Secretary of Housing and Urban Development Ben Carson believes that slavery, when framed in just the right way, is a tale of dreaming big and working hard — like a demented version of "Hamilton."
Speaking for the first time in front of HUD employees, Carson called enslaved African people — that is, humans who were forcibly taken from their homelands, shipped across the Atlantic Ocean in inhumane conditions, and then purchased and sold as property — as an example of America being "a land of dreams and opportunity."
Carson, who once mused that the Egyptian pyramids may have stored grain, started his controversial statements by saying, "You can't overload the human brain." But then he tried.
"That's what America is about, a land of dreams and opportunity," Carson said. "There were other immigrants who came here in the bottom of slave ships, worked even longer, even harder for less. But they too had a dream that one day their sons, daughters, grandsons, granddaughters, great-grandsons, great-granddaughters, might pursue prosperity and happiness in this land."

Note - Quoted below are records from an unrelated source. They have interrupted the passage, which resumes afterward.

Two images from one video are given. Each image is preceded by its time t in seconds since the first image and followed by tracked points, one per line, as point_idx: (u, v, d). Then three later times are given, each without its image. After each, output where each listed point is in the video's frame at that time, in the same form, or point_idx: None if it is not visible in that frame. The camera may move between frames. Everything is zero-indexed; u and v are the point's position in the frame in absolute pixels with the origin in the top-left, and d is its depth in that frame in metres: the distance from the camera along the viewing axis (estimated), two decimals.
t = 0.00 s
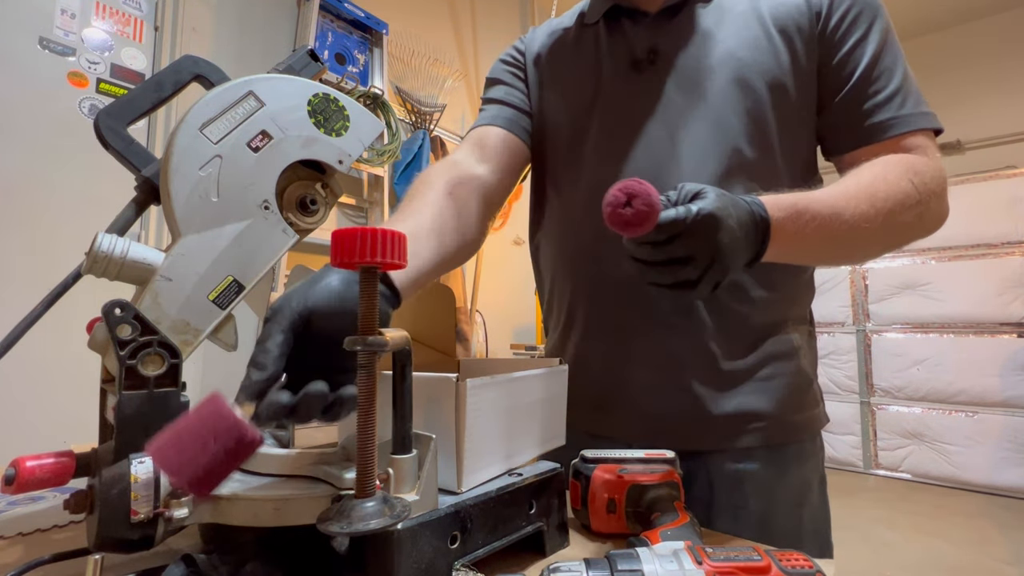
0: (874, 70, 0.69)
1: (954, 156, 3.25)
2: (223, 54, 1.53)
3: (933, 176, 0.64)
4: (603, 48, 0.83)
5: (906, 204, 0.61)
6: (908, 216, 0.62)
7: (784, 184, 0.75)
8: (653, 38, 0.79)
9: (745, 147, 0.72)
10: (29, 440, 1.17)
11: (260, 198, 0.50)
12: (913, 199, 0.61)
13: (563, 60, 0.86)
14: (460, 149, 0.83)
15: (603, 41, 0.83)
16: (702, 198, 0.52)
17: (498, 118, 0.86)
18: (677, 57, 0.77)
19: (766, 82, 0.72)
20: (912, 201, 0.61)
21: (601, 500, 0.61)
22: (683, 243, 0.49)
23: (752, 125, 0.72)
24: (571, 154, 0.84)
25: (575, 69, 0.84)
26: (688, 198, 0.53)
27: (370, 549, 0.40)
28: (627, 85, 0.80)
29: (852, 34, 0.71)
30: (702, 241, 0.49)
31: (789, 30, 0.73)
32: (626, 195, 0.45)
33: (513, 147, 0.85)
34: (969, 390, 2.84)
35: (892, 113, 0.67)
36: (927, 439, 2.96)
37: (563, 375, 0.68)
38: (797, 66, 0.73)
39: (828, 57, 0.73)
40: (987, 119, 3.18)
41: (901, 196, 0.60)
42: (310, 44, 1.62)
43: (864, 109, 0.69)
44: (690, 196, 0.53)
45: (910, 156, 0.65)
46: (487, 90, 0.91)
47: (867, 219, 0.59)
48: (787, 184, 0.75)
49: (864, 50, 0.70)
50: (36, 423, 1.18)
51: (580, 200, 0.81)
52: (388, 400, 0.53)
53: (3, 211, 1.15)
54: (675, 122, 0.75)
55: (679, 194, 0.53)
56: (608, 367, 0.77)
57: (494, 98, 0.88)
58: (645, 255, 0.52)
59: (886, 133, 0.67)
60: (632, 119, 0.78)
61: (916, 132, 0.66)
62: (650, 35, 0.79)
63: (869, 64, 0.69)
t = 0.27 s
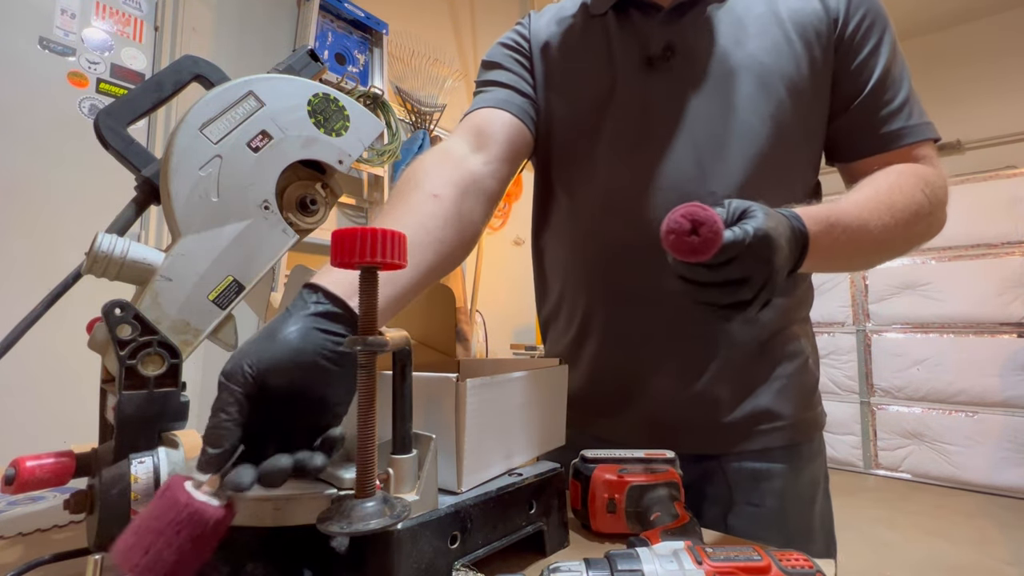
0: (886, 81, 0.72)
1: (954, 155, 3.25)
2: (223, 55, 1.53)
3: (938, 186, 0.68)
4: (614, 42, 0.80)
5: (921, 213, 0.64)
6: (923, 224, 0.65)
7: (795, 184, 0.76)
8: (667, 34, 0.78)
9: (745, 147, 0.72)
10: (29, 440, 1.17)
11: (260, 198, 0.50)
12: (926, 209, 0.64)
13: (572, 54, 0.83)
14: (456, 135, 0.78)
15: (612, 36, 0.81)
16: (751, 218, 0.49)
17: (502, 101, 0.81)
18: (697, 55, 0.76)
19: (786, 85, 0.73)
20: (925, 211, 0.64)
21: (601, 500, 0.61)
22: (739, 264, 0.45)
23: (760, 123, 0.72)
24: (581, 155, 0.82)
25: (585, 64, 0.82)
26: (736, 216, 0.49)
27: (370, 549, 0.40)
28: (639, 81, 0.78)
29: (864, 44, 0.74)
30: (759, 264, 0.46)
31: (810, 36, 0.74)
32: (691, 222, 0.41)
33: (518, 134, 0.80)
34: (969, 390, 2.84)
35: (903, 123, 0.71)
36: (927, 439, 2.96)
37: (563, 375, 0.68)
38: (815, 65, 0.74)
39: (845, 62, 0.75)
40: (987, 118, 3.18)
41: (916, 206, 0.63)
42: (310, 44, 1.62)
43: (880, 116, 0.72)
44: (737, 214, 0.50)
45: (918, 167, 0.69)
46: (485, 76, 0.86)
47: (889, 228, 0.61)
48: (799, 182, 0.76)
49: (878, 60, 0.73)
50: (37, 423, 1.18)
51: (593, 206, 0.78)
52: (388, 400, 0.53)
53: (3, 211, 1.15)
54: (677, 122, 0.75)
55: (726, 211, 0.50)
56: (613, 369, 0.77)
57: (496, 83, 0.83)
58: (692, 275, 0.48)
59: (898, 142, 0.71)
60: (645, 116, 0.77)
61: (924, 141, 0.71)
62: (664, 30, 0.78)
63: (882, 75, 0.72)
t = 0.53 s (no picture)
0: (889, 83, 0.71)
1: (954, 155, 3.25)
2: (223, 54, 1.53)
3: (944, 191, 0.67)
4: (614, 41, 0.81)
5: (924, 218, 0.63)
6: (928, 230, 0.64)
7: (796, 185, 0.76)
8: (669, 32, 0.78)
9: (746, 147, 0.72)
10: (29, 440, 1.17)
11: (260, 198, 0.50)
12: (930, 214, 0.64)
13: (574, 54, 0.83)
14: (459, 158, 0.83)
15: (612, 35, 0.82)
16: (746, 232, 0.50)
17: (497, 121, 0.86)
18: (696, 53, 0.76)
19: (783, 83, 0.73)
20: (930, 215, 0.64)
21: (601, 500, 0.61)
22: (734, 279, 0.46)
23: (760, 123, 0.72)
24: (579, 155, 0.82)
25: (583, 64, 0.83)
26: (731, 231, 0.50)
27: (370, 550, 0.40)
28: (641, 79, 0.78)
29: (869, 42, 0.73)
30: (754, 278, 0.46)
31: (811, 35, 0.73)
32: (682, 243, 0.43)
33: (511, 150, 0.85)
34: (969, 390, 2.84)
35: (908, 124, 0.70)
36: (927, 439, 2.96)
37: (563, 375, 0.68)
38: (814, 64, 0.74)
39: (849, 62, 0.74)
40: (987, 118, 3.18)
41: (920, 211, 0.63)
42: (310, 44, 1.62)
43: (884, 117, 0.71)
44: (732, 228, 0.51)
45: (923, 170, 0.68)
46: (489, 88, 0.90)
47: (893, 234, 0.61)
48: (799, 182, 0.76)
49: (881, 60, 0.72)
50: (37, 423, 1.18)
51: (593, 207, 0.79)
52: (388, 400, 0.53)
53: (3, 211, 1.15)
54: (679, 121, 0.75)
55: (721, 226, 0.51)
56: (612, 368, 0.77)
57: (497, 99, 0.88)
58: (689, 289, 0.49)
59: (903, 144, 0.70)
60: (646, 115, 0.77)
61: (930, 143, 0.70)
62: (666, 28, 0.79)
63: (885, 76, 0.72)
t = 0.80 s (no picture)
0: (876, 72, 0.66)
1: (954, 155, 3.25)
2: (223, 54, 1.53)
3: (941, 179, 0.61)
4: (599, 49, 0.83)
5: (910, 212, 0.58)
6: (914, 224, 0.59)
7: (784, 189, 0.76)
8: (648, 38, 0.79)
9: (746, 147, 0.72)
10: (29, 440, 1.17)
11: (261, 198, 0.50)
12: (918, 207, 0.59)
13: (558, 69, 0.88)
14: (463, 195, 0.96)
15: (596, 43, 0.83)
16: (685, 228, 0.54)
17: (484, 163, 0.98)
18: (673, 57, 0.76)
19: (753, 80, 0.71)
20: (917, 208, 0.59)
21: (601, 500, 0.61)
22: (668, 273, 0.51)
23: (740, 126, 0.72)
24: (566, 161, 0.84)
25: (567, 76, 0.86)
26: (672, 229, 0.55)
27: (370, 550, 0.40)
28: (625, 85, 0.80)
29: (855, 32, 0.68)
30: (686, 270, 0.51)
31: (785, 28, 0.71)
32: (604, 240, 0.48)
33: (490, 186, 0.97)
34: (969, 390, 2.84)
35: (896, 115, 0.63)
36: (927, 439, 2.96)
37: (563, 375, 0.68)
38: (790, 61, 0.71)
39: (828, 57, 0.70)
40: (988, 118, 3.18)
41: (903, 204, 0.58)
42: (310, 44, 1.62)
43: (867, 110, 0.66)
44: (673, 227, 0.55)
45: (915, 159, 0.62)
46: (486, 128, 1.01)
47: (866, 231, 0.58)
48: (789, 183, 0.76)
49: (867, 50, 0.67)
50: (37, 423, 1.18)
51: (580, 209, 0.81)
52: (388, 401, 0.53)
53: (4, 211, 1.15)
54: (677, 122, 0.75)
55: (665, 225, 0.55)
56: (605, 365, 0.77)
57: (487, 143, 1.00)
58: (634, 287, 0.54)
59: (888, 137, 0.64)
60: (630, 121, 0.78)
61: (922, 133, 0.62)
62: (645, 34, 0.79)
63: (871, 65, 0.66)
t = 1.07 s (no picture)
0: (835, 57, 0.64)
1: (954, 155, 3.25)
2: (223, 54, 1.53)
3: (905, 154, 0.57)
4: (586, 67, 0.87)
5: (853, 192, 0.56)
6: (865, 203, 0.56)
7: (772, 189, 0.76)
8: (625, 52, 0.82)
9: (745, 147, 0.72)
10: (29, 440, 1.17)
11: (260, 198, 0.50)
12: (865, 186, 0.56)
13: (552, 87, 0.92)
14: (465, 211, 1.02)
15: (584, 61, 0.88)
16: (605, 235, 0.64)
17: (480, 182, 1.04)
18: (646, 66, 0.79)
19: (715, 79, 0.72)
20: (862, 188, 0.56)
21: (601, 500, 0.61)
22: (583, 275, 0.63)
23: (706, 125, 0.73)
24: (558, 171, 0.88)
25: (560, 92, 0.90)
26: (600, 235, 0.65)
27: (370, 550, 0.40)
28: (607, 97, 0.83)
29: (815, 19, 0.67)
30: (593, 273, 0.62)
31: (744, 25, 0.72)
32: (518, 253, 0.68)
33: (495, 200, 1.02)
34: (969, 390, 2.84)
35: (854, 98, 0.61)
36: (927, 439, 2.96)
37: (563, 375, 0.68)
38: (751, 60, 0.72)
39: (789, 48, 0.69)
40: (988, 118, 3.18)
41: (843, 185, 0.56)
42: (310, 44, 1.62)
43: (826, 96, 0.64)
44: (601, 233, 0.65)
45: (877, 138, 0.58)
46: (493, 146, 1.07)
47: (803, 217, 0.57)
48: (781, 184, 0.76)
49: (826, 36, 0.65)
50: (36, 423, 1.18)
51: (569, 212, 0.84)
52: (389, 401, 0.53)
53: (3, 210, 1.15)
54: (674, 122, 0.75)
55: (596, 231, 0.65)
56: (601, 363, 0.79)
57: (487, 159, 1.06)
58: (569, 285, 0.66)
59: (845, 120, 0.61)
60: (616, 129, 0.80)
61: (883, 112, 0.59)
62: (623, 49, 0.83)
63: (829, 50, 0.64)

Carson's message seems to be that, no matter how hard you have worked, someone had once worked harder for less — because they were enslaved. At least we think that was the message?
Perhaps Ben Carson was dreaming big himself — did he have a flash of inspiration for "the next 'Hamilton'" when he wrote these remarks? The opening could go a little something like this:
How does an immigrant, enslaved, locked in the bottom of a slave ship
dropped in a godforsaken spot on a plantation
owned by a governor, in squalor
work for less than the free others even longer, even harder?